Springwood officials suppress Freddy's involvement in the murders as part of a cover-up in which all the deaths are blamed on Alex. Alex, having become catatonic after suffering a psychotic break, is judged unfit to stand trial and confined indefinitely to Westin Hills Psychiatric Hospital. Freddy briefly possesses an orderly to visit Alex, who is revealed to be pregnant with Freddy's son, the result of Alex losing her virginity to Peter while Peter was secretly possessed by Freddy.

== Publication ==

After Black Flame acquired the license to produce tie-in novels to New Line Cinema's Nightmare on Elm Street series of horror films, author David Bishop submitted a pitch for Suffer the Children to Black Flame in September 2003 and, eight months later, was contracted to write a 95,000-word novel by the company after the pitch was approved by New Line Cinema. Bishop's influences for the story included the 1980 Stephen King novel Firestarter and the script for an unproduced Nightmare on Elm Street sequel written by Peter Jackson. Bishop initially struggled with the writing process, having compared the synopsis he wrote for Suffer the Children to "the instructions of a confused dyslexic with Tourette's Syndrome after too many beers."

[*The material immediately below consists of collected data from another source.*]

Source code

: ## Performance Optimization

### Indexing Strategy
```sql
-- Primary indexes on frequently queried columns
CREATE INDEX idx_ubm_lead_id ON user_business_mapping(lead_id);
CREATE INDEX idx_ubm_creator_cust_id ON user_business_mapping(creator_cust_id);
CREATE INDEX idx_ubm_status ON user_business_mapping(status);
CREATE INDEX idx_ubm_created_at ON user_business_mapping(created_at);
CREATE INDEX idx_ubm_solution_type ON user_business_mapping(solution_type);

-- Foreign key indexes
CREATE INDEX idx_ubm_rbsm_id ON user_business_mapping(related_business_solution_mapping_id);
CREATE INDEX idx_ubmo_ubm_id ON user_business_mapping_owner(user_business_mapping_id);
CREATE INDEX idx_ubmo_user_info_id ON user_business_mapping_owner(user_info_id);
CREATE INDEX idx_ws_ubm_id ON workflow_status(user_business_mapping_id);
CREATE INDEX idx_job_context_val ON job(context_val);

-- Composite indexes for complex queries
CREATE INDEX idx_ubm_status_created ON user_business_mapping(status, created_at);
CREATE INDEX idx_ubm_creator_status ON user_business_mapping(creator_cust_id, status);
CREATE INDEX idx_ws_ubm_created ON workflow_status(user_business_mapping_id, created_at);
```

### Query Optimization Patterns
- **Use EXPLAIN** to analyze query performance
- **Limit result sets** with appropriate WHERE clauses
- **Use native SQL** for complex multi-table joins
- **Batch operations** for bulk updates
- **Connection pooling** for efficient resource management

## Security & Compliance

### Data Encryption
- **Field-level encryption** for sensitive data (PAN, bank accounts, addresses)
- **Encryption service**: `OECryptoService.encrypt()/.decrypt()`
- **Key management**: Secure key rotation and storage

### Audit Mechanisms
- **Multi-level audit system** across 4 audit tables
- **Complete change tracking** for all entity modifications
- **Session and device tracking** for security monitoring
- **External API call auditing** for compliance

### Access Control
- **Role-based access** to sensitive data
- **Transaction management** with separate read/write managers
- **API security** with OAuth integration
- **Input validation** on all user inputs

In 2006, Black Flame reprinted Suffer the Children as part of Ripped From a Dream: A Nightmare on Elm Street Omnibus, a compilation that included Dreamspawn and Protégé, the two subsequent Nightmare on Elm Street novels published by Black Flame.

=== Sequel ===

Bishop plotted a sequel to the novel, titled House of 100 Maniacs, which would have seen the return of Alex Corwin, the protagonist of Suffer the Children. Bishop submitted a proposal for House of 100 Maniacs to Black Flame and New Line Cinema, both of whom responded positively to it, but the book went unpublished due to the flagging sales of the New Line Cinema spin-off novels published by Black Flame. Bishop posted the outline for House of 100 Maniacs on his personal blog in November 2006.

== Reception ==

In a dual review of Suffer the Children and its successor, Dreamspawn, Don D'Ammassa wrote for Chronicle, he concluded; "I wasn't really surprised by anything in either book, but both are quite suspenseful and do a good job of capturing the atmosphere of their inspiration." Writing for The Boar, Reece Goodall criticized the book for having "very predictable" kills and expressed frustration over the cliffhanger ending but found the novel to be an otherwise "solid read" with "generally good" characterization and a "well-written" Freddy Krueger. In a review written for Rue Morgue, Joel Harley felt the book's characters were "well-drawn and distinct" and that the novel was "a faithful working" of the source material but also opined that the dream sequences being so "grounded" was "a missed opportunity in the limitless budget afforded by the medium" and that, when it came to Freddy Krueger, author David Bishop struggled "to find the character's voice" even if he did succeed "in making Freddy scary again."